"""

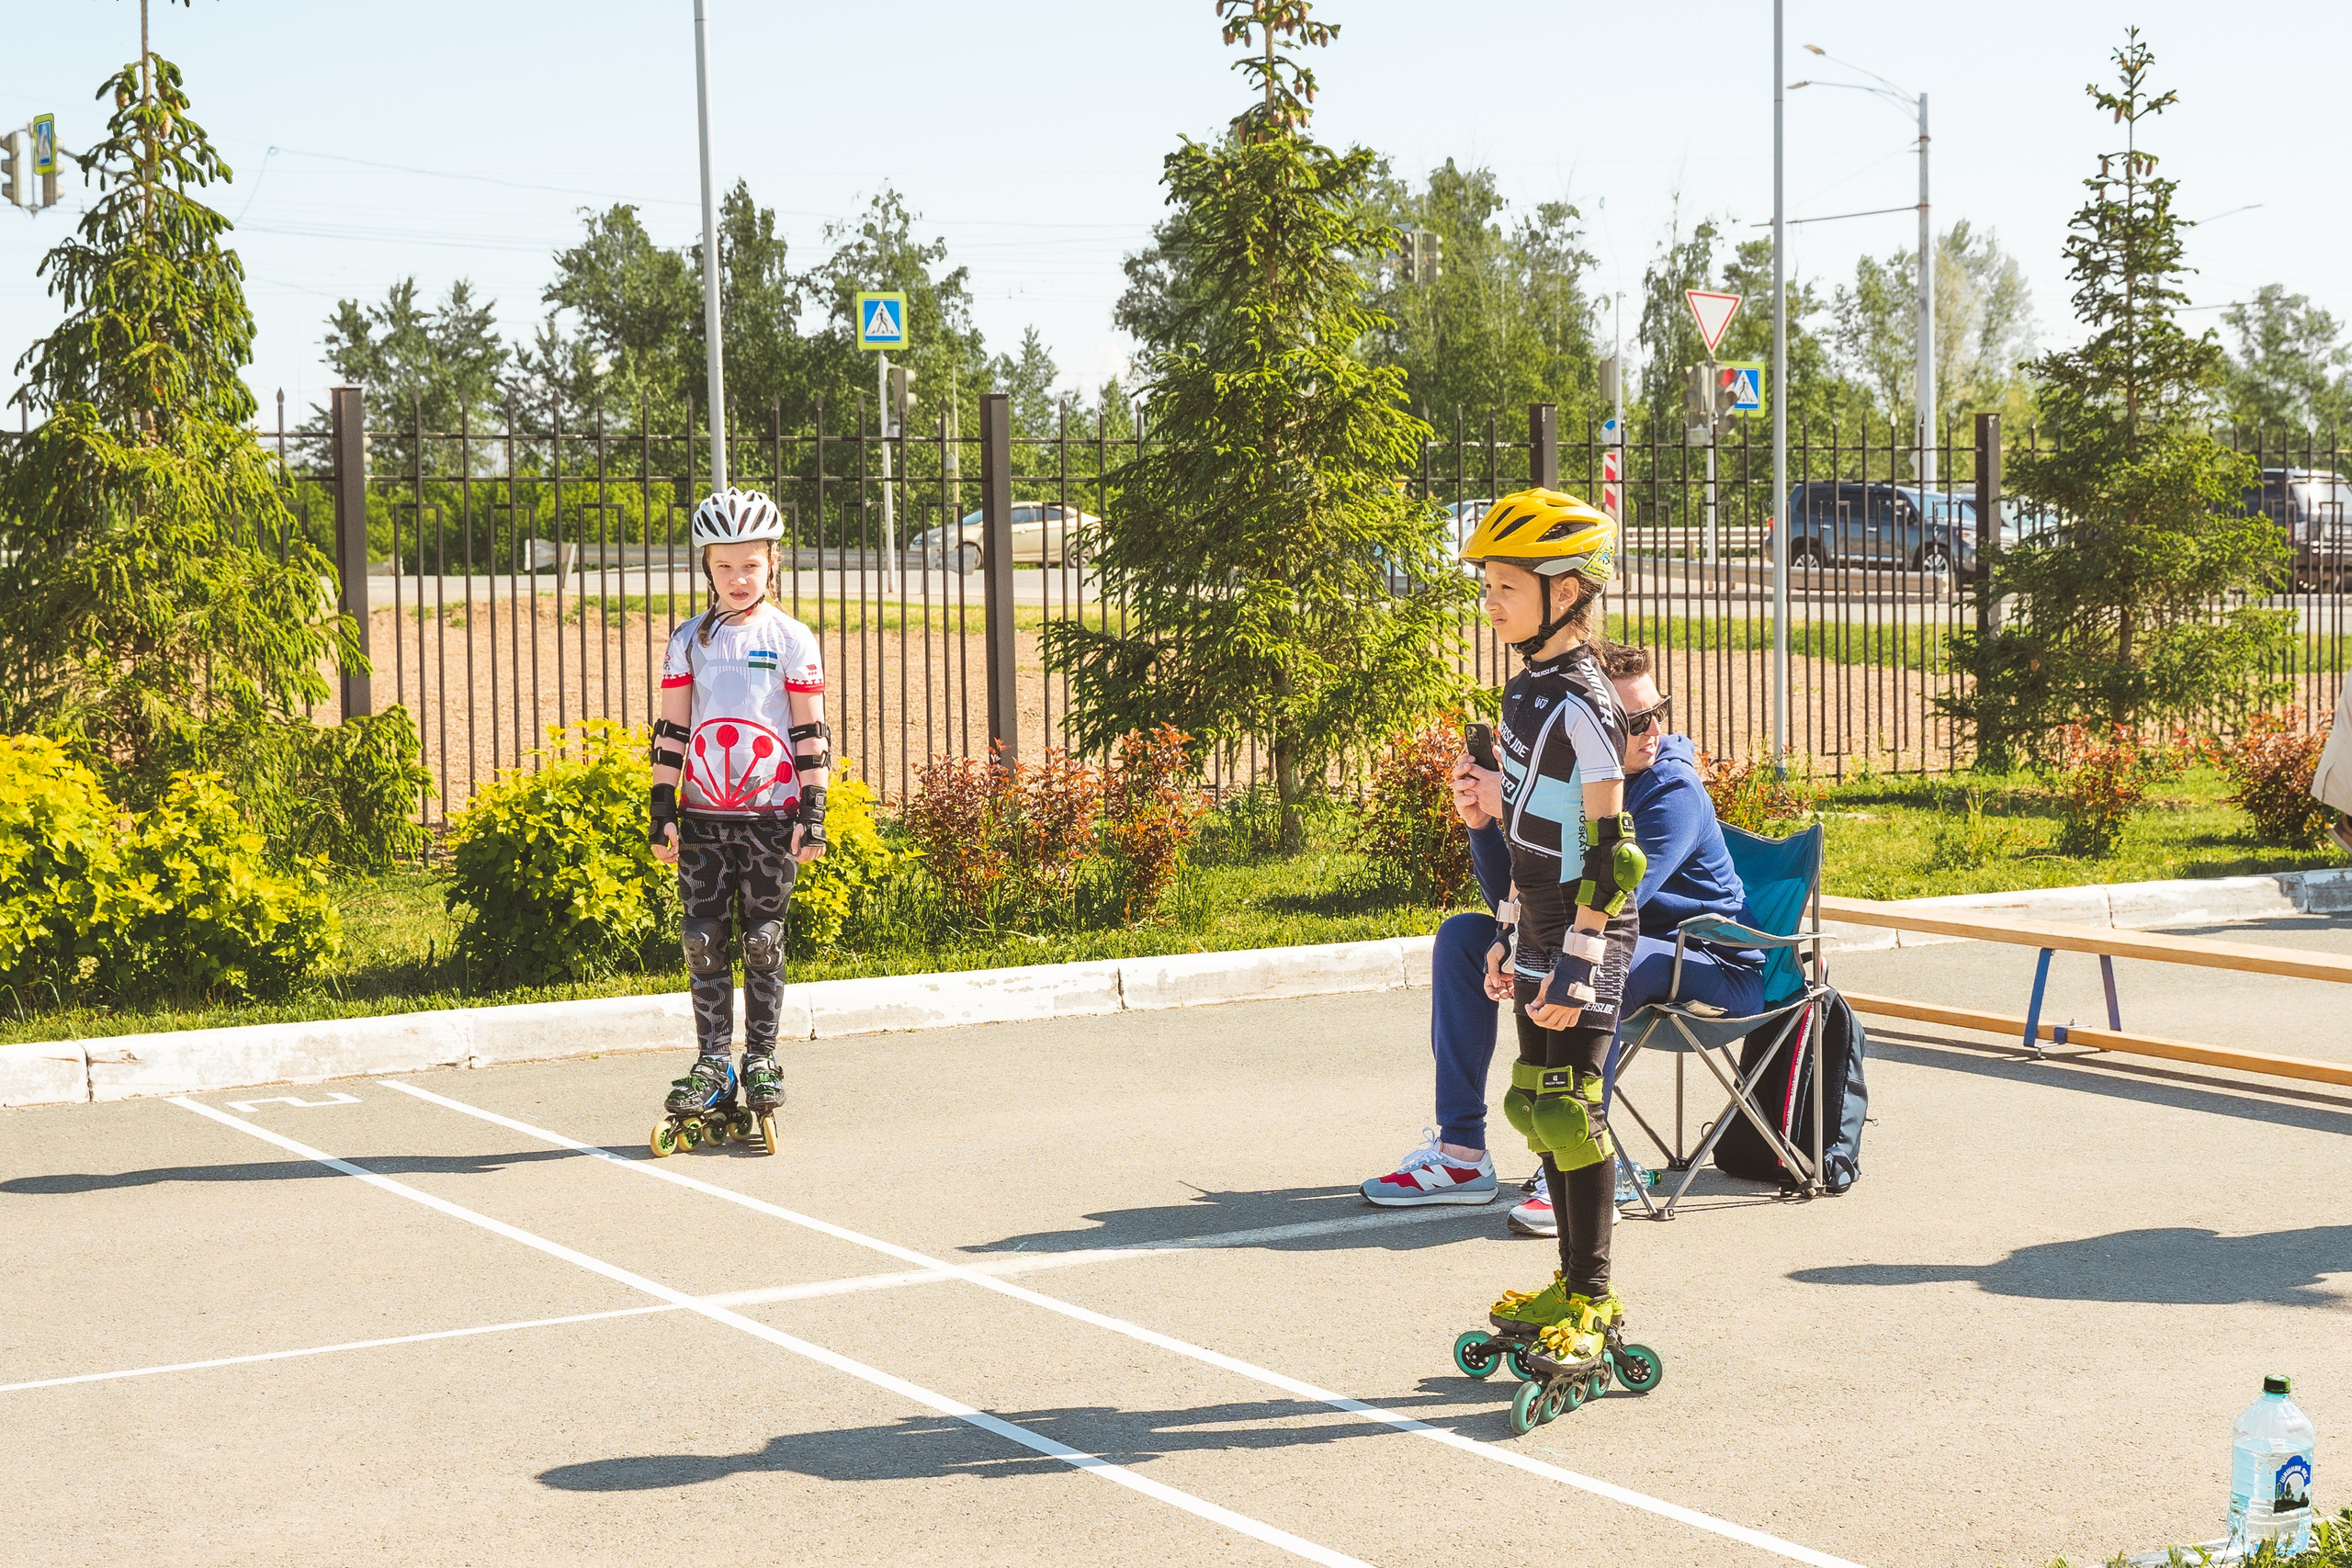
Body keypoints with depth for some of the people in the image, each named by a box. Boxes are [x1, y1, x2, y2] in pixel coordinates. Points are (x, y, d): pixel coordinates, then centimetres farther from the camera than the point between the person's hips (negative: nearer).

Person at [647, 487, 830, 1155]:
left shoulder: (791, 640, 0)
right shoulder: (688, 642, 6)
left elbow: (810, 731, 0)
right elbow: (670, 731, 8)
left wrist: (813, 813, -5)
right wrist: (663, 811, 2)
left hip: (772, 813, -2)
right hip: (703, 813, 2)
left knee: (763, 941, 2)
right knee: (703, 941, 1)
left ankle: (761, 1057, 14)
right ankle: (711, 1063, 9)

"""

TASK DETAILS → Output each line of the row above as a numbered list, skipping blank lines and leaving out the picture.

EXERCISE RESULT →
1. Body keypoints with depth for some of the people in the image, each named by a box. Boxes are [x1, y1, x2, y2] in pixel coordinates. Points are (x, y, d): pixel coordinates, then centimetres farther from the camera than the point between the person's hips (negative: nearer).
2. Person at [647, 487, 830, 1155]:
3. left shoulder: (791, 640, 0)
4. right shoulder: (688, 642, 6)
5. left elbow: (810, 731, 0)
6. right elbow: (670, 731, 8)
7. left wrist: (813, 813, -5)
8. right wrist: (663, 811, 2)
9. left hip: (772, 813, -2)
10. right hip: (703, 813, 2)
11. left knee: (763, 941, 2)
12. right knee: (703, 941, 1)
13. left ankle: (761, 1057, 14)
14. right ankle: (711, 1063, 9)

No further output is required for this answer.